Top of Exercise material
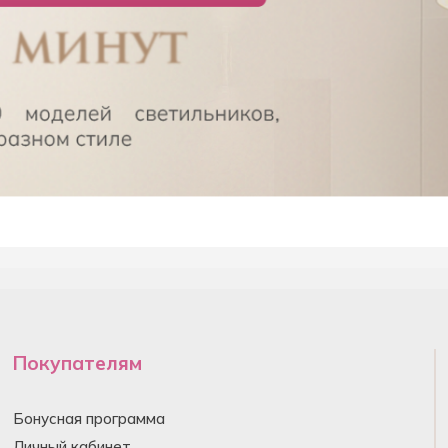
Покупателям
Бонусная программа
Личный кабинет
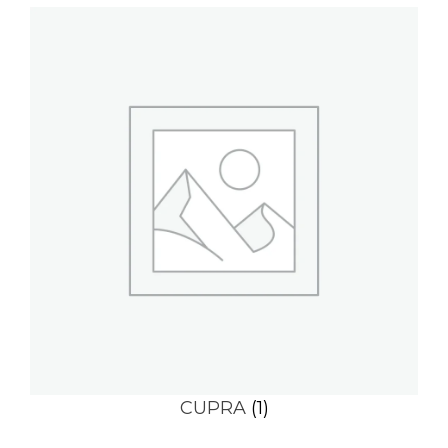
CUPRA
(1)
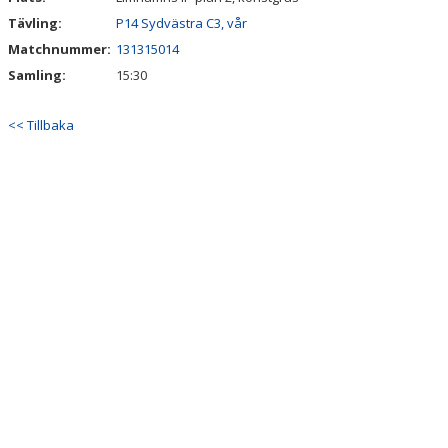
Tävling:
P14 Sydvästra C3, vår
Matchnummer:
131315014
Samling:
15:30
<< Tillbaka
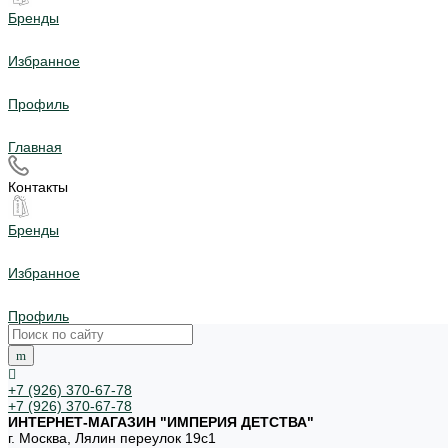
Бренды
Избранное
Профиль
Главная
Контакты
Бренды
Избранное
Профиль
+7 (926) 370-67-78
+7 (926) 370-67-78
ИНТЕРНЕТ-МАГАЗИН "ИМПЕРИЯ ДЕТСТВА"
г. Москва, Лялин переулок 19с1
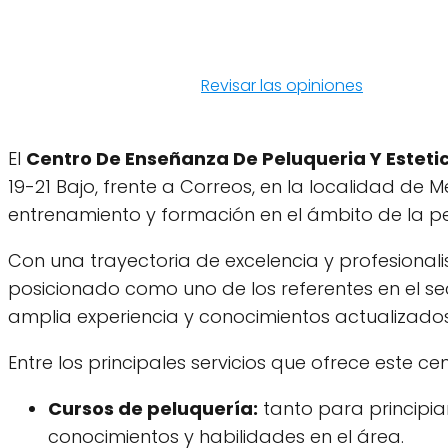
Revisar las opiniones
El
Centro De Enseñanza De Peluqueria Y Esteti
19-21 Bajo, frente a Correos, en la localidad de M
entrenamiento y formación en el ámbito de la pel
Con una trayectoria de excelencia y profesionali
posicionado como uno de los referentes en el se
amplia experiencia y conocimientos actualizados 
Entre los principales servicios que ofrece este ce
Cursos de peluquería:
tanto para principi
conocimientos y habilidades en el área.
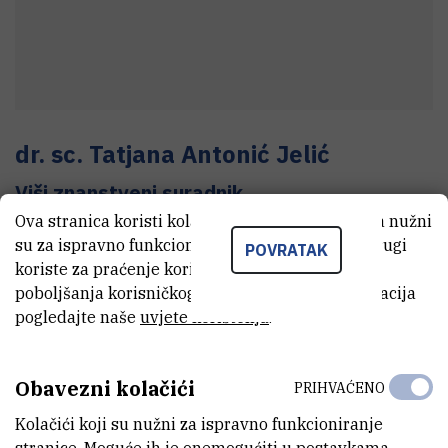
dr. sc.
Tatjana
Antonić Jelić
Viši znanstveni suradnik
Ova stranica koristi kolačiće. Neki od tih kolačića nužni
su za ispravno funkcioniranje stranice, dok se drugi
POVRATAK
koriste za praćenje korištenja stranice radi
E-MAIL
poboljšanja korisničkog iskustva. Za više informacija
Tatjana.Antonic-Jelic@irb.hr
pogledajte naše
uvjete korištenja
.
TELEFON
+385 1 468 0236
Obavezni kolačići
PRIHVAĆENO
INTERNI BROJ
1390
Kolačići koji su nužni za ispravno funkcioniranje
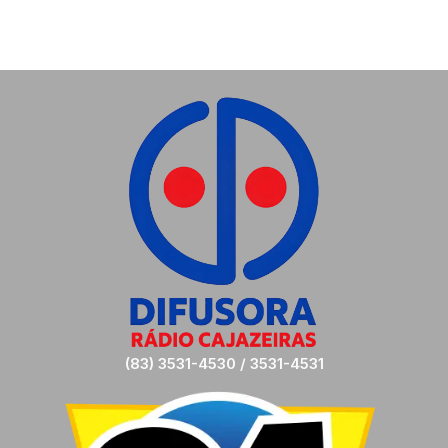
(83) 3531-4530 / 3531-4531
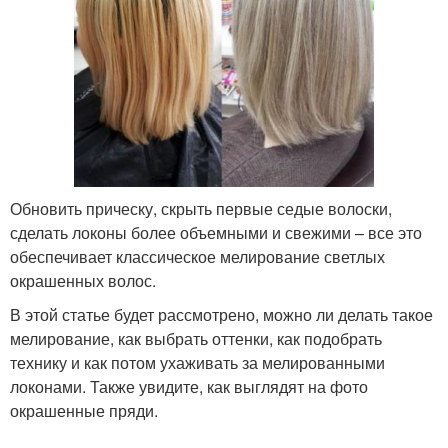
Обновить прическу, скрыть первые седые волоски,
сделать локоны более объемными и свежими – все это
обеспечивает классическое мелирование светлых
окрашенных волос.
В этой статье будет рассмотрено, можно ли делать такое
мелирование, как выбрать оттенки, как подобрать
технику и как потом ухаживать за мелированными
локонами. Также увидите, как выглядят на фото
окрашенные пряди.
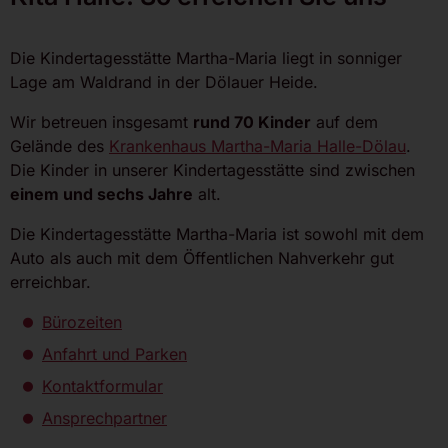
Die Kindertagesstätte Martha-Maria liegt in sonniger
Lage am Waldrand in der Dölauer Heide.
Wir betreuen insgesamt
rund 70 Kinder
auf dem
Gelände des
Krankenhaus Martha-Maria Halle-Dölau
.
Die Kinder in unserer Kindertagesstätte sind zwischen
einem und sechs Jahre
alt.
Die Kindertagesstätte Martha-Maria ist sowohl mit dem
Auto als auch mit dem Öffentlichen Nahverkehr gut
erreichbar.
Bürozeiten
Anfahrt und Parken
Kontaktformular
Ansprechpartner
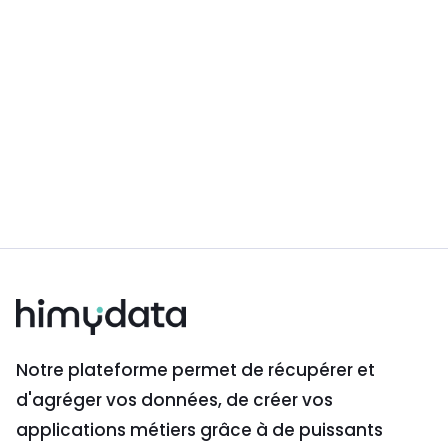
énergétique grâce à l'IA
Lire plus

Notre plateforme permet de récupérer et
d'agréger vos données, de créer vos
applications métiers grâce à de puissants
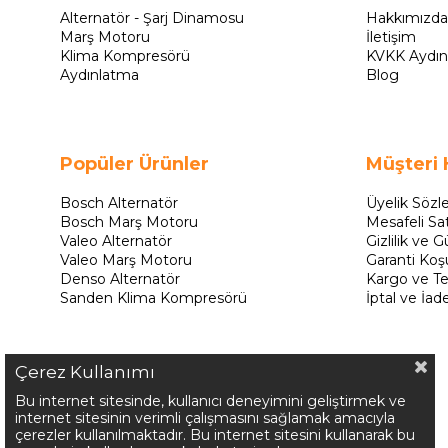
Alternatör - Şarj Dinamosu
Hakkımızda
Marş Motoru
İletişim
Klima Kompresörü
KVKK Aydın
Aydınlatma
Blog
Popüler Ürünler
Müşteri 
Bosch Alternatör
Üyelik Sözl
Bosch Marş Motoru
Mesafeli Sa
Valeo Alternatör
Gizlilik ve G
Valeo Marş Motoru
Garanti Koşu
Denso Alternatör
Kargo ve Te
Sanden Klima Kompresörü
İptal ve İad
Çerez Kullanımı
Bu internet sitesinde, kullanıcı deneyimini geliştirmek ve
internet sitesinin verimli çalışmasını sağlamak amacıyla
çerezler kullanılmaktadır. Bu internet sitesini kullanarak bu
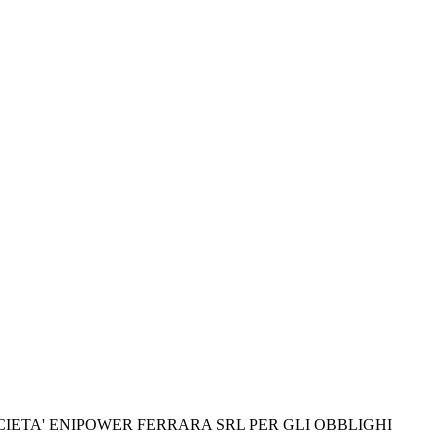
CIETA' ENIPOWER FERRARA SRL PER GLI OBBLIGHI 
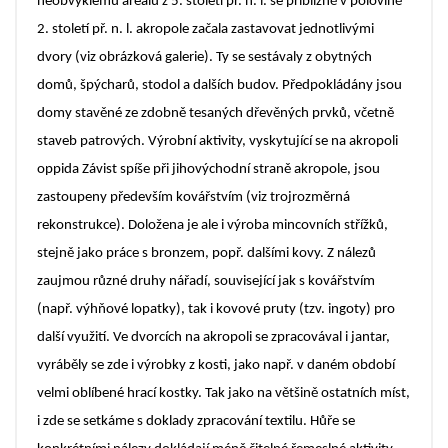
neobvyklému areálu z 5. století př. n. l. se přibližně v polovině
2. století př. n. l. akropole začala zastavovat jednotlivými
dvory (viz obrázková galerie). Ty se sestávaly z obytných
domů, špýcharů, stodol a dalších budov. Předpokládány jsou
domy stavěné ze zdobně tesaných dřevěných prvků, včetně
staveb patrových. Výrobní aktivity, vyskytující se na akropoli
oppida Závist spíše při jihovýchodní straně akropole, jsou
zastoupeny především kovářstvím (
viz trojrozměrná
rekonstrukce
). Doložena je ale i výroba mincovních střížků,
stejně jako práce s bronzem, popř. dalšími kovy. Z nálezů
zaujmou různé druhy nářadí, související jak s kovářstvím
(např. výhňové lopatky), tak i kovové pruty (tzv. ingoty) pro
další využití. Ve dvorcích na akropoli se zpracovával i jantar,
vyráběly se zde i výrobky z kosti, jako např. v daném období
velmi oblíbené hrací kostky. Tak jako na většině ostatních míst,
i zde se setkáme s doklady zpracování textilu. Hůře se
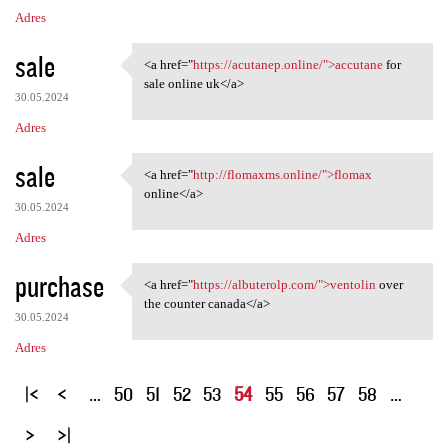
Adres
sale
<a href="
https://acutanep.online/">accutane
for
<a href="https://acutanep
sale online uk</a>
30.05.2024
Adres
sale
<a href="
http://flomaxms.online/">flomax
<a href="http://flomaxms
online</a>
30.05.2024
Adres
purchase
<a href="
https://albuterolp.com/">ventolin
over
<a href="https://albuterolp
the counter canada</a>
30.05.2024
Adres
S
…
50
51
52
53
54
55
56
57
58
…
t
r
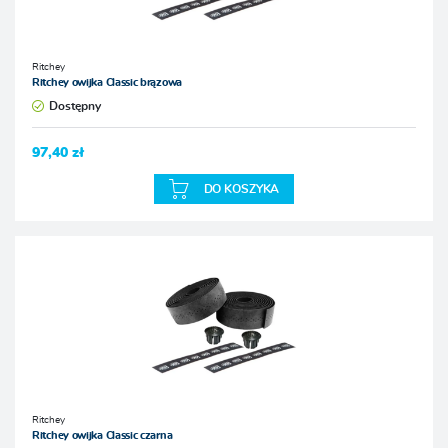
Ritchey
Ritchey owijka Classic brązowa
Dostępny
97,40 zł
DO KOSZYKA
Ritchey
Ritchey owijka Classic czarna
Bottom of Exercise material
About this task
Present every line of text from all the entries above as a Markdown table with the columns "Row" and "Line," numbering the rows in order. Leave out blank lines and the pictures.

Result of the exercise
| Row | Line |
|---|---|
| 1 | Покупателям |
| 2 | Бонусная программа |
| 3 | Личный кабинет |
| 4 | CUPRA |
| 5 | (1) |
| 6 | Tävling: |
| 7 | P14 Sydvästra C3, vår |
| 8 | Matchnummer: |
| 9 | 131315014 |
| 10 | Samling: |
| 11 | 15:30 |
| 12 | << Tillbaka |
| 13 | Бренды |
| 14 | Избранное |
| 15 | Профиль |
| 16 | Главная |
| 17 | Контакты |
| 18 | Бренды |
| 19 | Избранное |
| 20 | Профиль |
| 21 | +7 (926) 370-67-78 |
| 22 | +7 (926) 370-67-78 |
| 23 | ИНТЕРНЕТ-МАГАЗИН "ИМПЕРИЯ ДЕТСТВА" |
| 24 | г. Москва, Лялин переулок 19с1 |
| 25 | Revisar las opiniones |
| 26 | El |
| 27 | Centro De Enseñanza De Peluqueria Y Esteti |
| 28 | 19-21 Bajo, frente a Correos, en la localidad de M |
| 29 | entrenamiento y formación en el ámbito de la pel |
| 30 | Con una trayectoria de excelencia y profesionali |
| 31 | posicionado como uno de los referentes en el se |
| 32 | amplia experiencia y conocimientos actualizados  |
| 33 | Entre los principales servicios que ofrece este ce |
| 34 | Cursos de peluquería: |
| 35 | tanto para principi |
| 36 | conocimientos y habilidades en el área. |
| 37 | dr. sc. |
| 38 | Tatjana |
| 39 | Antonić Jelić |
| 40 | Viši znanstveni suradnik |
| 41 | Ova stranica koristi kolačiće. Neki od tih kolačića nužni |
| 42 | su za ispravno funkcioniranje stranice, dok se drugi |
| 43 | POVRATAK |
| 44 | koriste za praćenje korištenja stranice radi |
| 45 | E-MAIL |
| 46 | poboljšanja korisničkog iskustva. Za više informacija |
| 47 | Tatjana.Antonic-Jelic@irb.hr |
| 48 | pogledajte naše |
| 49 | uvjete korištenja |
| 50 | . |
| 51 | TELEFON |
| 52 | +385 1 468 0236 |
| 53 | Obavezni kolačići |
| 54 | PRIHVAĆENO |
| 55 | INTERNI BROJ |
| 56 | 1390 |
| 57 | Kolačići koji su nužni za ispravno funkcioniranje |
| 58 | (83) 3531-4530 / 3531-4531 |
| 59 | Обновить прическу, скрыть первые седые волоски, |
| 60 | сделать локоны более объемными и свежими – все это |
| 61 | обеспечивает классическое мелирование светлых |
| 62 | окрашенных волос. |
| 63 | В этой статье будет рассмотрено, можно ли делать такое |
| 64 | мелирование, как выбрать оттенки, как подобрать |
| 65 | технику и как потом ухаживать за мелированными |
| 66 | локонами. Также увидите, как выглядят на фото |
| 67 | окрашенные пряди. |
| 68 | Die Kindertagesstätte Martha-Maria liegt in sonniger |
| 69 | Lage am Waldrand in der Dölauer Heide. |
| 70 | Wir betreuen insgesamt |
| 71 | rund 70 Kinder |
| 72 | auf dem |
| 73 | Gelände des |
| 74 | Krankenhaus Martha-Maria Halle-Dölau |
| 75 | . |
| 76 | Die Kinder in unserer Kindertagesstätte sind zwischen |
| 77 | einem und sechs Jahre |
| 78 | alt. |
| 79 | Die Kindertagesstätte Martha-Maria ist sowohl mit dem |
| 80 | Auto als auch mit dem Öffentlichen Nahverkehr gut |
| 81 | erreichbar. |
| 82 | Bürozeiten |
| 83 | Anfahrt und Parken |
| 84 | Kontaktformular |
| 85 | Ansprechpartner |
| 86 | énergétique grâce à l'IA |
| 87 | Lire plus |
| 88 |  |
| 89 | Notre plateforme permet de récupérer et |
| 90 | d'agréger vos données, de créer vos |
| 91 | applications métiers grâce à de puissants |
| 92 | Alternatör - Şarj Dinamosu |
| 93 | Hakkımızda |
| 94 | Marş Motoru |
| 95 | İletişim |
| 96 | Klima Kompresörü |
| 97 | KVKK Aydın |
| 98 | Aydınlatma |
| 99 | Blog |
| 100 | Popüler Ürünler |
| 101 | Müşteri  |
| 102 | Bosch Alternatör |
| 103 | Üyelik Sözl |
| 104 | Bosch Marş Motoru |
| 105 | Mesafeli Sa |
| 106 | Valeo Alternatör |
| 107 | Gizlilik ve G |
| 108 | Valeo Marş Motoru |
| 109 | Garanti Koşu |
| 110 | Denso Alternatör |
| 111 | Kargo ve Te |
| 112 | Sanden Klima Kompresörü |
| 113 | İptal ve İad |
| 114 | Çerez Kullanımı |
| 115 | Bu internet sitesinde, kullanıcı deneyimini geliştirmek ve |
| 116 | internet sitesinin verimli çalışmasını sağlamak amacıyla |
| 117 | çerezler kullanılmaktadır. Bu internet sitesini kullanarak bu |
| 118 | CIETA' ENIPOWER FERRARA SRL PER GLI OBBLIGHI  |
| 119 | neobvyklému areálu z 5. století př. n. l. se přibližně v polovině |
| 120 | 2. století př. n. l. akropole začala zastavovat jednotlivými |
| 121 | dvory (viz obrázková galerie). Ty se sestávaly z obytných |
| 122 | domů, špýcharů, stodol a dalších budov. Předpokládány jsou |
| 123 | domy stavěné ze zdobně tesaných dřevěných prvků, včetně |
| 124 | staveb patrových. Výrobní aktivity, vyskytující se na akropoli |
| 125 | oppida Závist spíše při jihovýchodní straně akropole, jsou |
| 126 | zastoupeny především kovářstvím ( |
| 127 | viz trojrozměrná |
| 128 | rekonstrukce |
| 129 | ). Doložena je ale i výroba mincovních střížků, |
| 130 | stejně jako práce s bronzem, popř. dalšími kovy. Z nálezů |
| 131 | zaujmou různé druhy nářadí, související jak s kovářstvím |
| 132 | (např. výhňové lopatky), tak i kovové pruty (tzv. ingoty) pro |
| 133 | další využití. Ve dvorcích na akropoli se zpracovával i jantar, |
| 134 | vyráběly se zde i výrobky z kosti, jako např. v daném období |
| 135 | velmi oblíbené hrací kostky. Tak jako na většině ostatních míst, |
| 136 | i zde se setkáme s doklady zpracování textilu. Hůře se |
| 137 | Adres |
| 138 | sale |
| 139 | <a href=" |
| 140 | https://acutanep.online/">accutane |
| 141 | for |
| 142 | <a href="https://acutanep |
| 143 | sale online uk</a> |
| 144 | 30.05.2024 |
| 145 | Adres |
| 146 | sale |
| 147 | <a href=" |
| 148 | http://flomaxms.online/">flomax |
| 149 | <a href="http://flomaxms |
| 150 | online</a> |
| 151 | 30.05.2024 |
| 152 | Adres |
| 153 | purchase |
| 154 | <a href=" |
| 155 | https://albuterolp.com/">ventolin |
| 156 | over |
| 157 | <a href="https://albuterolp |
| 158 | the counter canada</a> |
| 159 | 30.05.2024 |
| 160 | Adres |
| 161 | S |
| 162 | … |
| 163 | 50 |
| 164 | 51 |
| 165 | 52 |
| 166 | 53 |
| 167 | 54 |
| 168 | 55 |
| 169 | 56 |
| 170 | 57 |
| 171 | 58 |
| 172 | … |
| 173 | t |
| 174 | r |
| 175 | Ritchey |
| 176 | Ritchey owijka Classic brązowa |
| 177 | Dostępny |
| 178 | 97,40 zł |
| 179 | DO KOSZYKA |
| 180 | Ritchey |
| 181 | Ritchey owijka Classic czarna |